#### WORK REQUIRED
Take the data below and write it out exactly, except for the pictures.

===== SUPPLIED DATA

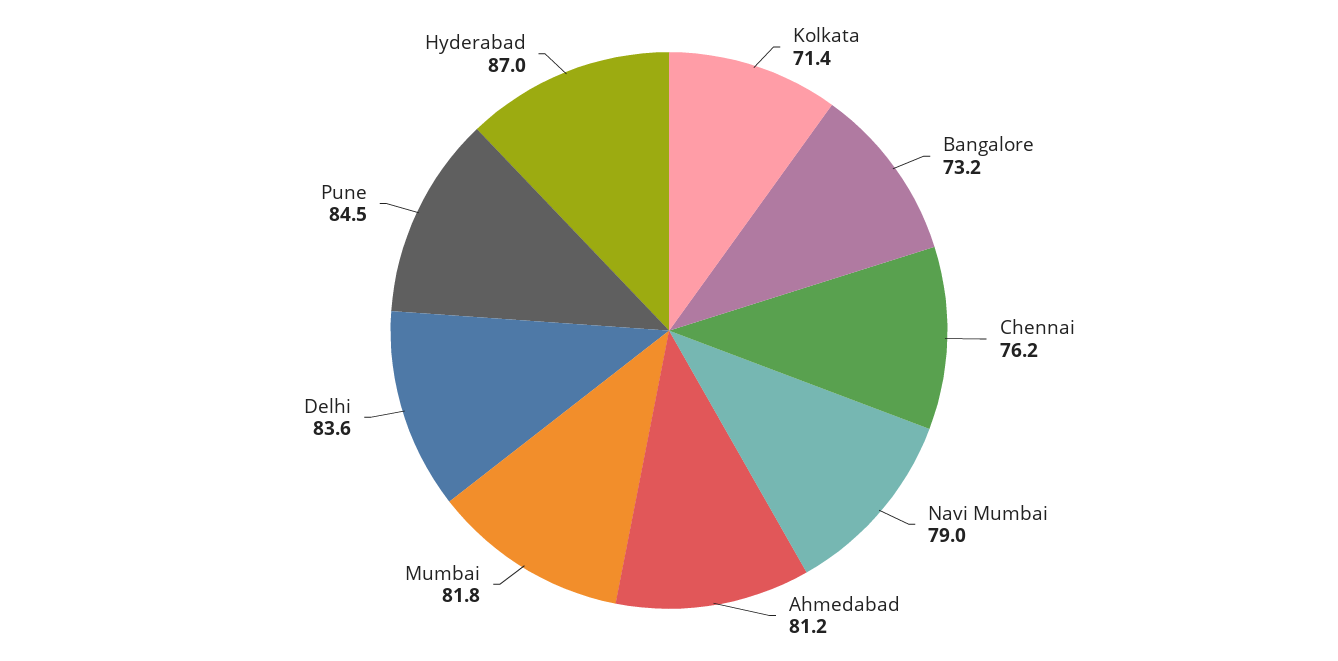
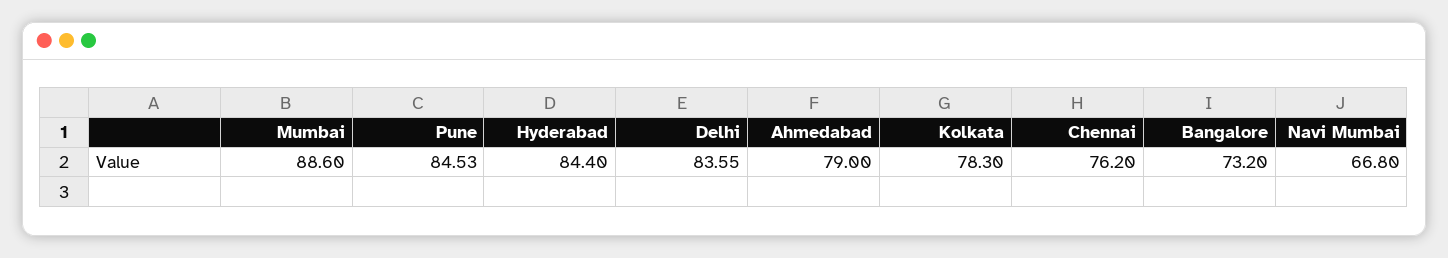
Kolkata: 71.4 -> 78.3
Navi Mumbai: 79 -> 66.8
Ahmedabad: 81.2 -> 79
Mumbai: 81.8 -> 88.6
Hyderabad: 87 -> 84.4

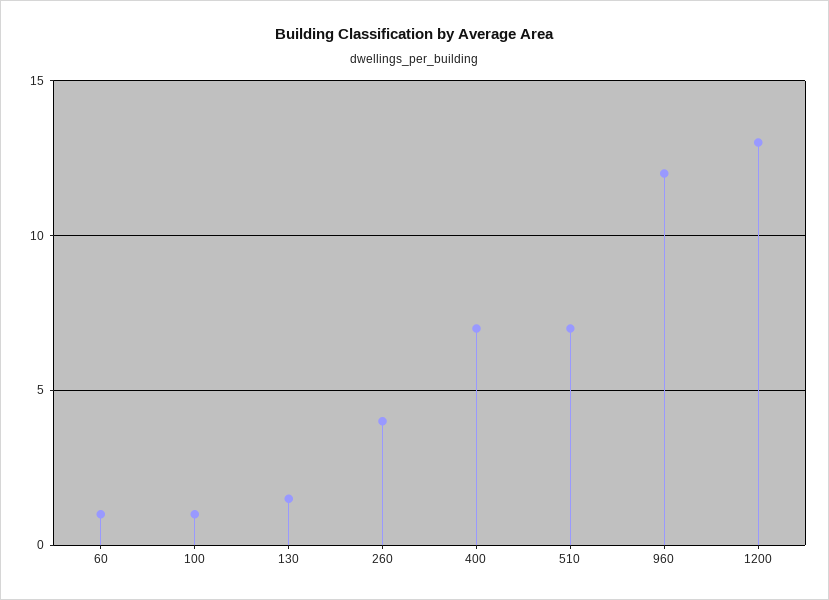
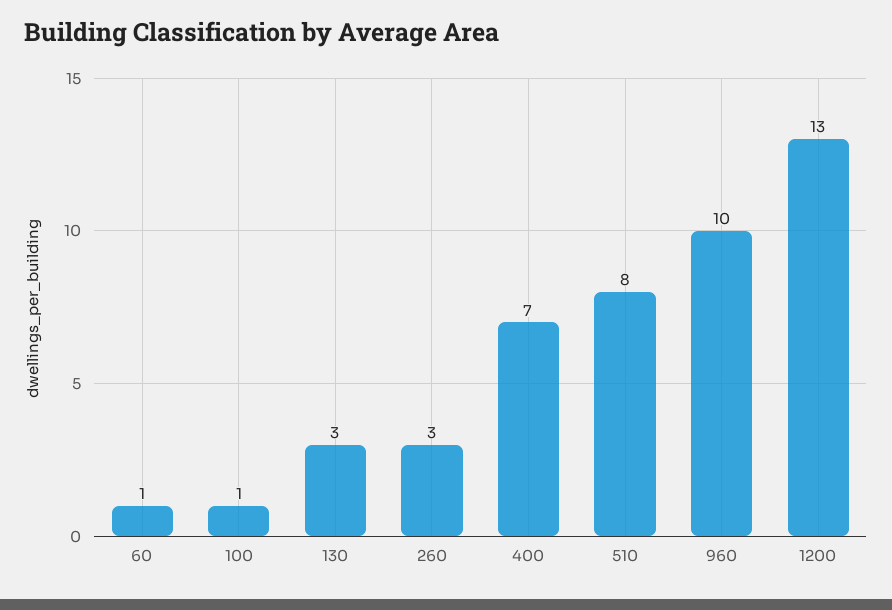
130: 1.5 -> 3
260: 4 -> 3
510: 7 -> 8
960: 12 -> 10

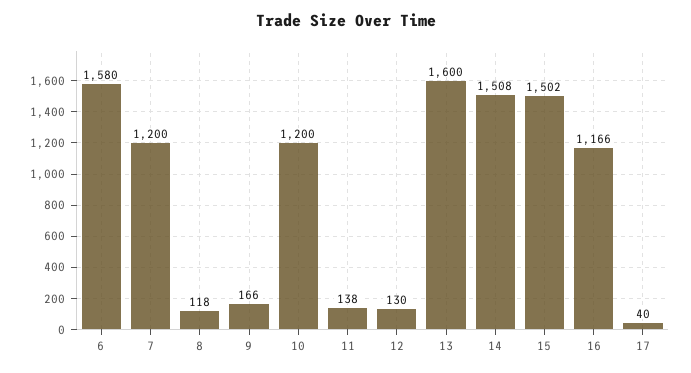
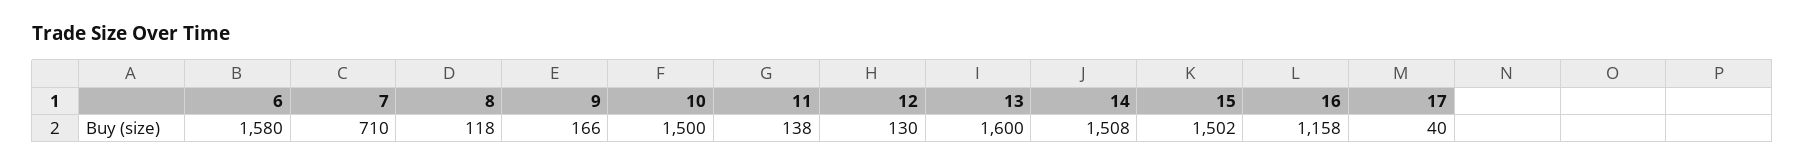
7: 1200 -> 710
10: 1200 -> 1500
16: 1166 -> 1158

==========

#### RESPONSE TO THIS EXERCISE
Kolkata: 71.4 -> 78.3
Navi Mumbai: 79 -> 66.8
Ahmedabad: 81.2 -> 79
Mumbai: 81.8 -> 88.6
Hyderabad: 87 -> 84.4

130: 1.5 -> 3
260: 4 -> 3
510: 7 -> 8
960: 12 -> 10

7: 1200 -> 710
10: 1200 -> 1500
16: 1166 -> 1158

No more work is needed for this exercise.